L'accès à l'eau, à l'assainissement et à l'hygiène a également été perturbé en raison de stockages limités et de problèmes au niveaux des transports et de certaines transactions bancaires. Plus de trois millions d'enfants n'ont pas accès à de l'eau potable à domicile. Ils sont dès lors plus vite sujets à des diarrhées et risquent parfois de d’en décéder quand il y a une déshydratation trop importante. C’est surtout vrai pour les enfants de moins de cinq ans.
- Nous collaborons avec nos partenaires afin de fournir des kits de secours et des médicaments essentiels aux enfants qui ont le plus besoin de soins médicaux.
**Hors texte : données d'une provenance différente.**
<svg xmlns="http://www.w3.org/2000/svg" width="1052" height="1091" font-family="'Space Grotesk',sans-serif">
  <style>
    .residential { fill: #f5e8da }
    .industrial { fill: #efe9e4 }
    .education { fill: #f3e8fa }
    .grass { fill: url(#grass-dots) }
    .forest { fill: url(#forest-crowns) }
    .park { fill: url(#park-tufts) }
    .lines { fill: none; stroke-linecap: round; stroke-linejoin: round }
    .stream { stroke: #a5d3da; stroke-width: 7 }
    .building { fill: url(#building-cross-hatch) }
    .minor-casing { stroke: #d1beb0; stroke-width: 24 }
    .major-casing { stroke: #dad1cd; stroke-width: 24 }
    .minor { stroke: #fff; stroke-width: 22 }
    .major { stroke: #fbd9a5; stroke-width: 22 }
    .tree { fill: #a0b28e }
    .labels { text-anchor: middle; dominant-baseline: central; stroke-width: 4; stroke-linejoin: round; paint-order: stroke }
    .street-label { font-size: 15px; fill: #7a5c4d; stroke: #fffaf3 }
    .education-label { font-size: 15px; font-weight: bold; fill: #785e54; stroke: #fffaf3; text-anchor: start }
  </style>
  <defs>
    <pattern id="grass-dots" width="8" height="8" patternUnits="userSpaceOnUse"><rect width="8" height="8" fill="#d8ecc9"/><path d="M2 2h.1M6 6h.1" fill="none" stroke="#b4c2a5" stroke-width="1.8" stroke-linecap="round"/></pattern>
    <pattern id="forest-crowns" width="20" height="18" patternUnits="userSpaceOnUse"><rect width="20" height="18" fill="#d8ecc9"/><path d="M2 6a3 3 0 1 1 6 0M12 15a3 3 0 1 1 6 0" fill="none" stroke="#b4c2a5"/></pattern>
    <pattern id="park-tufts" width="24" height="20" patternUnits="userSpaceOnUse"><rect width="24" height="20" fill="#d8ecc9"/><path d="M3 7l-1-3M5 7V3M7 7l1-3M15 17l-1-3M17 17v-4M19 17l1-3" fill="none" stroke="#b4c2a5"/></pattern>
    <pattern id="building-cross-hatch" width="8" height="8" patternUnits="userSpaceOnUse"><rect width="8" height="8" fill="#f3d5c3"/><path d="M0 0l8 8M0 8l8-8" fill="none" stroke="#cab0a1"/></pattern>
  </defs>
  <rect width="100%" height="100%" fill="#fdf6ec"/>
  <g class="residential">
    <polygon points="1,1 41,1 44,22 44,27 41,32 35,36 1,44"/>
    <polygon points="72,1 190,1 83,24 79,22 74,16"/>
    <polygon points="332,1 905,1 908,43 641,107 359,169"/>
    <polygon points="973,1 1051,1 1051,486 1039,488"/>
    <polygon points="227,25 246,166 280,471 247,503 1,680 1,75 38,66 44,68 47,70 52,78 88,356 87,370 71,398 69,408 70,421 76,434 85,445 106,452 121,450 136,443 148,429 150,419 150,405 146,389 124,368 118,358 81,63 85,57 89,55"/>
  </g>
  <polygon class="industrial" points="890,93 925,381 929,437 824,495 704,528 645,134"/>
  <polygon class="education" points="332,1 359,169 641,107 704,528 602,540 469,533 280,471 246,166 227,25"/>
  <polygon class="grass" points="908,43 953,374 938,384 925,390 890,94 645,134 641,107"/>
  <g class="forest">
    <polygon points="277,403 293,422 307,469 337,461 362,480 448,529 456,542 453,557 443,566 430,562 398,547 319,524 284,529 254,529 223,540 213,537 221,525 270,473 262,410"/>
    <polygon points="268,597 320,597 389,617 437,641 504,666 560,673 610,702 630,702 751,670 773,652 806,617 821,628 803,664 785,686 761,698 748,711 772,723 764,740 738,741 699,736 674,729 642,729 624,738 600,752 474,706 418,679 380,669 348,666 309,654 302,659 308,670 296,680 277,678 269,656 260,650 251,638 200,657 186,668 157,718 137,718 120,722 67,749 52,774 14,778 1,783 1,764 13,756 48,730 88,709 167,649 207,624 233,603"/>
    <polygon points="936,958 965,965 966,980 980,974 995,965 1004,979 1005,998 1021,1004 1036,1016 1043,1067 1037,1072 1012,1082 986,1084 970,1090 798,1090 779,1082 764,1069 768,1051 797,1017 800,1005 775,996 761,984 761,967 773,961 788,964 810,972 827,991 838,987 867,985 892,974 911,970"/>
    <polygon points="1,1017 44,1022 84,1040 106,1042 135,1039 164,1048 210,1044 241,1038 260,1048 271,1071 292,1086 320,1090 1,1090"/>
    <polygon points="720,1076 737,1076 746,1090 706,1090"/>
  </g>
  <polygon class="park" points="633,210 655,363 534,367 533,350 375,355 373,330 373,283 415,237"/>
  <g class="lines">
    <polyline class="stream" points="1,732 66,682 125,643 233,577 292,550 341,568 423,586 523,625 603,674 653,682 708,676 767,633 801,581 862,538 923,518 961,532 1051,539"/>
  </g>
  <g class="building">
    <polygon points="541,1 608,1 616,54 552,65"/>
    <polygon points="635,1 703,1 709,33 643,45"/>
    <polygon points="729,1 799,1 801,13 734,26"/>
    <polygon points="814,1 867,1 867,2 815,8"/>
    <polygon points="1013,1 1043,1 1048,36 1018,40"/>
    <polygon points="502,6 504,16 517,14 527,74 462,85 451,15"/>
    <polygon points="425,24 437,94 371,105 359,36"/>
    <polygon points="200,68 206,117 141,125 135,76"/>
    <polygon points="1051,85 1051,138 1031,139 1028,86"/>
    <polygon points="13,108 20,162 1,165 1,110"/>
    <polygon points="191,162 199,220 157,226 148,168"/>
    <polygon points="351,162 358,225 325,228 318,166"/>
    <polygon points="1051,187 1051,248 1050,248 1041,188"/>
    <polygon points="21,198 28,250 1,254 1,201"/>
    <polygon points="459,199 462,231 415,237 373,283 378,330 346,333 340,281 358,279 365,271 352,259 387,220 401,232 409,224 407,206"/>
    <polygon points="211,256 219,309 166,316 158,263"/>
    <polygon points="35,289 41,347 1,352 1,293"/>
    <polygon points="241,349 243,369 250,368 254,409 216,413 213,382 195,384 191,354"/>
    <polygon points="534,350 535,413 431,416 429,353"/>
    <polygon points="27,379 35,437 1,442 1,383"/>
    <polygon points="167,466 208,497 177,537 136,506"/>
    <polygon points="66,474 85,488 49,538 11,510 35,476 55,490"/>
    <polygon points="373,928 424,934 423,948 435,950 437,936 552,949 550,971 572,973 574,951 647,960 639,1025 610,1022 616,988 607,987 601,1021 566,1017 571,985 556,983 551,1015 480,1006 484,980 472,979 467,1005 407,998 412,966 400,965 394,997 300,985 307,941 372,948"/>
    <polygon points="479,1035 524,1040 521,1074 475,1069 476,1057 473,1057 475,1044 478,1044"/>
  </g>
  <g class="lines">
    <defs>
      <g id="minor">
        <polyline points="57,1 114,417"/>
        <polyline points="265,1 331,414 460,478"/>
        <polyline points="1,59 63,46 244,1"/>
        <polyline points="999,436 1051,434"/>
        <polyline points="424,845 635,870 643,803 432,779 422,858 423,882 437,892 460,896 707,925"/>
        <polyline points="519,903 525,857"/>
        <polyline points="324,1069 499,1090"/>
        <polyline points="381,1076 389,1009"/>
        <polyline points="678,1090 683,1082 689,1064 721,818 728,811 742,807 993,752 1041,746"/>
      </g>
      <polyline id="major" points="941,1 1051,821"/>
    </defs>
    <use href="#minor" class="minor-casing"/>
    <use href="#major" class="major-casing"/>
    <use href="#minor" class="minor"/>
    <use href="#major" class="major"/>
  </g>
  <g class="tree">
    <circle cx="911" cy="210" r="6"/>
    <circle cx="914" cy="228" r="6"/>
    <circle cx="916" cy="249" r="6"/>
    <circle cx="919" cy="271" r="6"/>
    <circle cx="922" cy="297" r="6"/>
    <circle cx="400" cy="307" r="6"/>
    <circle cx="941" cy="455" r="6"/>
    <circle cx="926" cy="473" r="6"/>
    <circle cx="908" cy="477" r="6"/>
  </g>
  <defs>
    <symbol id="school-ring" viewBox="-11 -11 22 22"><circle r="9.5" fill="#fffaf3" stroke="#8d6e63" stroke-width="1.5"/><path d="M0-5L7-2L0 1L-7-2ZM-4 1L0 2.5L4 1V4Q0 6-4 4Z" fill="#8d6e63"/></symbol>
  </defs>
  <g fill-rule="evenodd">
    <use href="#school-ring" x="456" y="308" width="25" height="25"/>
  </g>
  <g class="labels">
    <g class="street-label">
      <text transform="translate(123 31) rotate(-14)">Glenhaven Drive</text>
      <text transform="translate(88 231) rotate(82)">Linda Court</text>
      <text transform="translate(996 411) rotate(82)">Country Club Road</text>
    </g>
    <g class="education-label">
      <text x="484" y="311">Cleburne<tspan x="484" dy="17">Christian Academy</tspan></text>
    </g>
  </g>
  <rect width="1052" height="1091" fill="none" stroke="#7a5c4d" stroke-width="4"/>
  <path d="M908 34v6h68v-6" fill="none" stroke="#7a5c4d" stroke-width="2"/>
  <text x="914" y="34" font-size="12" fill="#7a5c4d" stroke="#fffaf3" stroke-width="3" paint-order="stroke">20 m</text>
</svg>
- Alors que les vaccinations de routine ont été suspendues dans la majeure partie du pays, nous continuons, avec nos partenaires, à assurer la vaccination des enfants dans les zones non contrôlées par le gouvernement afin de prévenir des épidémies de rougeole, de diphtérie et de polio
- Nous avons développé des applications pour smartphone qui forment les agents de santé et leur donnent la possibilité de donner des soins en urgence aux femmes et aux enfants, notamment en traumatologie.
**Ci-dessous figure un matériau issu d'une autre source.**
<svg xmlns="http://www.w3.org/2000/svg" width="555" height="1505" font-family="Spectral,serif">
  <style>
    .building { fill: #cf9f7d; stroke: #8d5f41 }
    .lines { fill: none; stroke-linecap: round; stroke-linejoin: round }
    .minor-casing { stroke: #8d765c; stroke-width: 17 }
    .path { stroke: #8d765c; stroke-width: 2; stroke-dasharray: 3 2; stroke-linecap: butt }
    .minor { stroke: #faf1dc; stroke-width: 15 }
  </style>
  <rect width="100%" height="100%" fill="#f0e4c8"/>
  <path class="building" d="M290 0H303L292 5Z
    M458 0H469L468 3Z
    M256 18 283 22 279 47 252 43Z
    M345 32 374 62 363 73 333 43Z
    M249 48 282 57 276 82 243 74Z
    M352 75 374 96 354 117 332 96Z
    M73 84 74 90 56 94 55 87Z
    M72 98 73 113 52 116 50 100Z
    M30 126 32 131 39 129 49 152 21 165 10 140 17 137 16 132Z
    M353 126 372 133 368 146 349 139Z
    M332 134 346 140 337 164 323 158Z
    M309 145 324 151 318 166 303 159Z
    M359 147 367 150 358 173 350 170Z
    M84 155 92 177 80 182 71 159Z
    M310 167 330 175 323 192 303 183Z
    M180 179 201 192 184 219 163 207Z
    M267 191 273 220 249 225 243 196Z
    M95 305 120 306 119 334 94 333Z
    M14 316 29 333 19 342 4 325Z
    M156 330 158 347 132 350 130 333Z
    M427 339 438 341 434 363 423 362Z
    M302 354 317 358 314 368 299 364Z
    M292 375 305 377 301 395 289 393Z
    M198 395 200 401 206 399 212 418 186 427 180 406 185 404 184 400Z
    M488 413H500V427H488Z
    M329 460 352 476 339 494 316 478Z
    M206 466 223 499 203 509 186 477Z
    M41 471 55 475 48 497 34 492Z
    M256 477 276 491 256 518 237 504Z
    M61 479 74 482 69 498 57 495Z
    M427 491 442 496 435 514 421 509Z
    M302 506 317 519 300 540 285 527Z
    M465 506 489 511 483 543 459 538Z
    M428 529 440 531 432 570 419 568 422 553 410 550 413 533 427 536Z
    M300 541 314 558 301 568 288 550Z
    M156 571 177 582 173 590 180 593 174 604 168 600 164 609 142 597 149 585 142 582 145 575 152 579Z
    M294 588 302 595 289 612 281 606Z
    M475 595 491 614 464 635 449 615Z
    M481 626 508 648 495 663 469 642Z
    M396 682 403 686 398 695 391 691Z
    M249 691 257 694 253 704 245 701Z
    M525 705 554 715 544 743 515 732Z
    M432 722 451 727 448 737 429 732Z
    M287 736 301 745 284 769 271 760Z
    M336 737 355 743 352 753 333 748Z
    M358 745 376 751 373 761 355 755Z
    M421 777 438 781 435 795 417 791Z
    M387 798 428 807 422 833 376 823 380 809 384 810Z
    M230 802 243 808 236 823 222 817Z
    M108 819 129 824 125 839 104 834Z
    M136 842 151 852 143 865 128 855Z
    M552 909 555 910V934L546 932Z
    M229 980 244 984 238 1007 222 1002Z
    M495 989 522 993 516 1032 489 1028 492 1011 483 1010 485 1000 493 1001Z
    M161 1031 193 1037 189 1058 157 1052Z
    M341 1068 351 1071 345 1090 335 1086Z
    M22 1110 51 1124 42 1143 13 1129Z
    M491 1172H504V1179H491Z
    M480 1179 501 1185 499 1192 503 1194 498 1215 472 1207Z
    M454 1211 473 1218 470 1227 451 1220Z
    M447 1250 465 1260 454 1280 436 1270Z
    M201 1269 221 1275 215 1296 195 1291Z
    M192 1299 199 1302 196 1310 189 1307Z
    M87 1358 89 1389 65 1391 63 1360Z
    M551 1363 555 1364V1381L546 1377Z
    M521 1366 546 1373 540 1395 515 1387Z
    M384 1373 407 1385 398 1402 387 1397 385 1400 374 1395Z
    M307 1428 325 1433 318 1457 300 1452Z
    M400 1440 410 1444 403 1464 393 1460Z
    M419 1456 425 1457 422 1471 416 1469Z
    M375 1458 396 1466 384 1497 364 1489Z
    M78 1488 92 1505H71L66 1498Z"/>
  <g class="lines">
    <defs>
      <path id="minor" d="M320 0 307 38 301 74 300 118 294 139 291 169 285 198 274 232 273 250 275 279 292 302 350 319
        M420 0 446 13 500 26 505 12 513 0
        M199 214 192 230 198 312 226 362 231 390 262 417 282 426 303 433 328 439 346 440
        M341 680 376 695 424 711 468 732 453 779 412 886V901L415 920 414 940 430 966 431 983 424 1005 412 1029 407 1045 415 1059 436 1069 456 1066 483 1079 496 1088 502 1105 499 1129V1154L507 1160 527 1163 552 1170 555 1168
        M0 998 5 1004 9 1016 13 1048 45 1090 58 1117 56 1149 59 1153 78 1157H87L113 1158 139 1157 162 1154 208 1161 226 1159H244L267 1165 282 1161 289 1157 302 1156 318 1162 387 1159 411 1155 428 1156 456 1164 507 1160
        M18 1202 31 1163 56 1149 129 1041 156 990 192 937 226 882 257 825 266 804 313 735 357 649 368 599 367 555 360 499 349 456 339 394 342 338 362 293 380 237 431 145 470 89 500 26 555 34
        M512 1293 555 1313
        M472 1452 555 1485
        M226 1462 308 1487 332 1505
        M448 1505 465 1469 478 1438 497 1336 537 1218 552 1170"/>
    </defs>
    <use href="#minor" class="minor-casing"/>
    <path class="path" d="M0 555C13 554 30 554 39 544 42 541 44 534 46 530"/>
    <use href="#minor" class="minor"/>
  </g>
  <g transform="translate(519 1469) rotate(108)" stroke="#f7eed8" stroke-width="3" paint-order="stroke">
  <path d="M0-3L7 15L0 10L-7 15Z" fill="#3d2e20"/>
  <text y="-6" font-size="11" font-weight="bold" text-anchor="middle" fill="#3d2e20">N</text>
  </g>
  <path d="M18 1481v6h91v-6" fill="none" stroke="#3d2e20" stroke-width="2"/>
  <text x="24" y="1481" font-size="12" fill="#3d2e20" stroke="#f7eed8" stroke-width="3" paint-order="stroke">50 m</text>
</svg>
- Nous donnons accès aux soins de santé aux femmes enceintes, aux jeunes mères, aux nouveau-nés, aux enfants et aux adolescents et livrons des médicaments et des fournitures essentielles pour sauver des vies et traiter des maladies.
- Nous travaillons avec divers partenaires du secteur privé afin de coordonner au mieux la fourniture d'eau potable aux ménages vulnérables dans les zones urbaines.
Déjà bien avant la crise actuelle, de nombreux enfants du Myanmar souffraient de malnutrition :
- 30 % des enfants de moins de 5 ans présentaient un retard de croissance,
- 7 % des enfants de moins de 5 ans (14 % à Rakhine) souffraient d'insuffisance pondérale,
- 57% des femmes enceintes souffraient d'anémie.
Le manque d'accès à l'eau, à l'assainissement et à l'hygiène risque encore d'aggraver un peu plus cette situation notamment en provoquant des diarrhées à répétition chez les jeunes enfants et des états de malnutrition chronique. Or on sait que de jeunes enfants risquent de mourir de déshydratation diarrhéique lorsqu'ils consomment régulièrement de l'eau souillée ou de souffrir de troubles physiques et cognitifs irréversibles s'ils souffrent de malnutrition pendant une période prolongée.
Dans les États de Kachin, Rakhine et Shan du Nord:
- Nous travaillons avec nos partenaires pour dépister et traiter les enfants souffrant de malnutrition aiguë sévère.
- Nous fournissons des suppléments de micronutriments vitaux aux enfants et aux femmes enceintes.
- Nous travaillons avec des ONG locales afin de fournir aux mères tous les conseils nécessaires en matière de nutrition pour les nourrissons et les jeunes enfants.